**ACTION ITEM**
Scan the data for "Limited" and copy the lines it appears in.

..............................

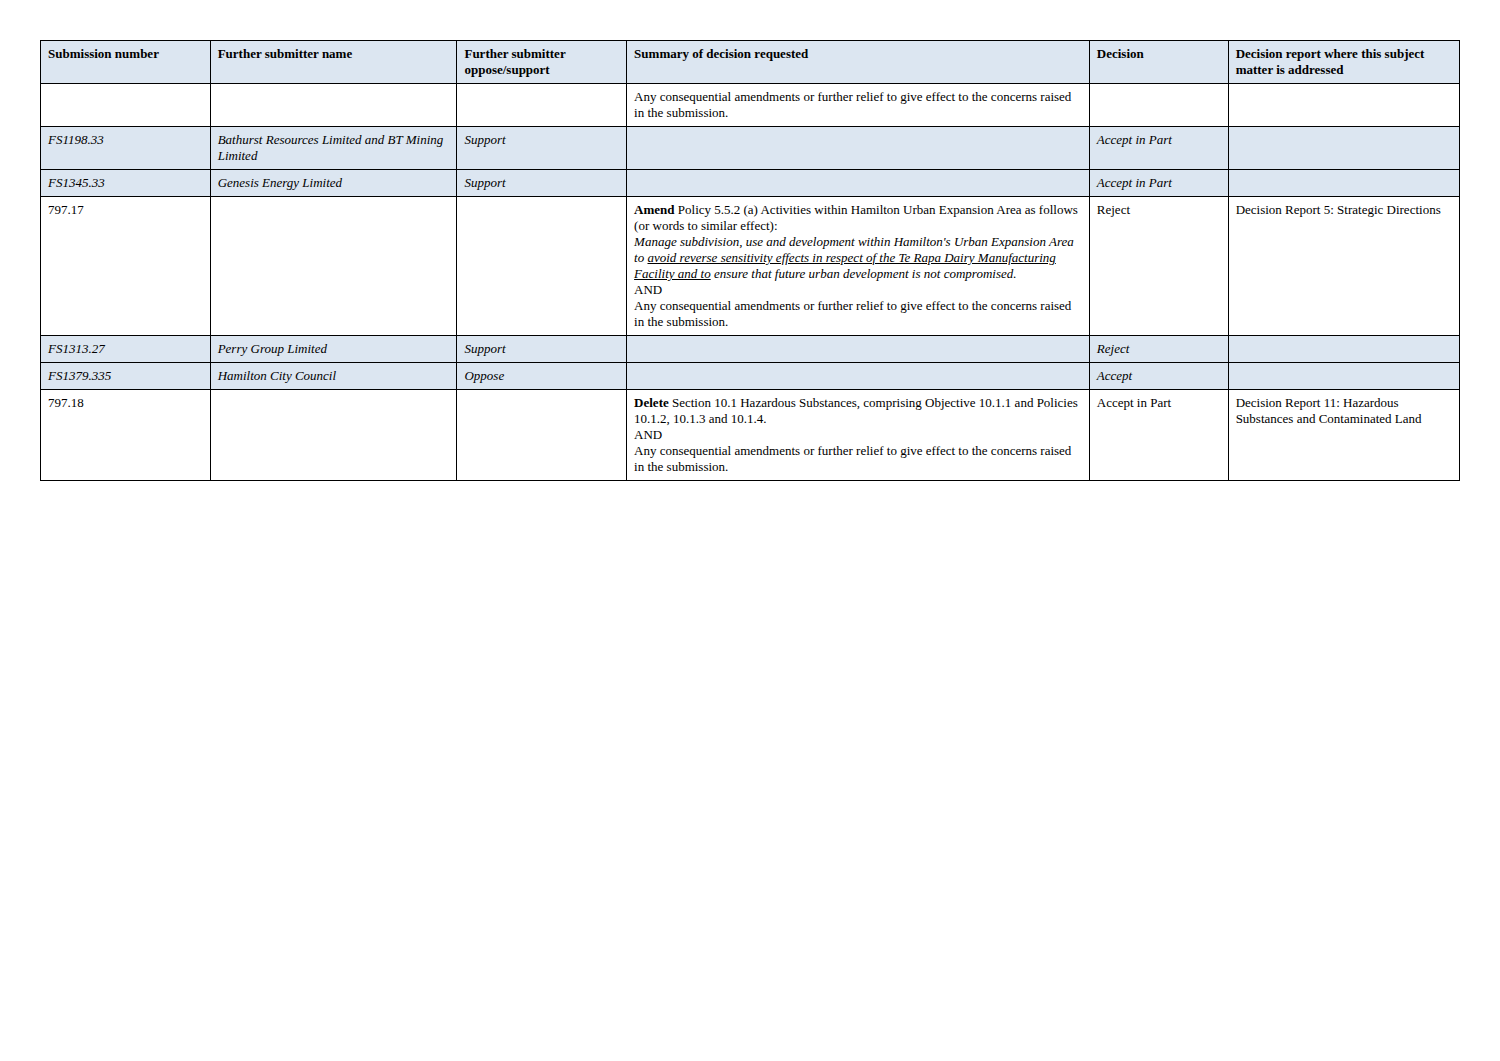| Submission number | Further submitter name | Further submitter oppose/support | Summary of decision requested | Decision | Decision report where this subject matter is addressed |
| --- | --- | --- | --- | --- | --- |
| | | | Any consequential amendments or further relief to give effect to the concerns raised in the submission. | | |
| FS1198.33 | Bathurst Resources Limited and BT Mining Limited | Support | | Accept in Part | |
| FS1345.33 | Genesis Energy Limited | Support | | Accept in Part | |
| 797.17 | | | Amend Policy 5.5.2 (a) Activities within Hamilton Urban Expansion Area as follows (or words to similar effect): Manage subdivision, use and development within Hamilton's Urban Expansion Area to avoid reverse sensitivity effects in respect of the Te Rapa Dairy Manufacturing Facility and to ensure that future urban development is not compromised. AND Any consequential amendments or further relief to give effect to the concerns raised in the submission. | Reject | Decision Report 5: Strategic Directions |
| FS1313.27 | Perry Group Limited | Support | | Reject | |
| FS1379.335 | Hamilton City Council | Oppose | | Accept | |
| 797.18 | | | Delete Section 10.1 Hazardous Substances, comprising Objective 10.1.1 and Policies 10.1.2, 10.1.3 and 10.1.4. AND Any consequential amendments or further relief to give effect to the concerns raised in the submission. | Accept in Part | Decision Report 11: Hazardous Substances and Contaminated Land |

..............................

**RESPONSE AREA**
| FS1198.33 | Bathurst Resources Limited and BT Mining Limited | Support | | Accept in Part | |
| FS1345.33 | Genesis Energy Limited | Support | | Accept in Part | |
| FS1313.27 | Perry Group Limited | Support | | Reject | |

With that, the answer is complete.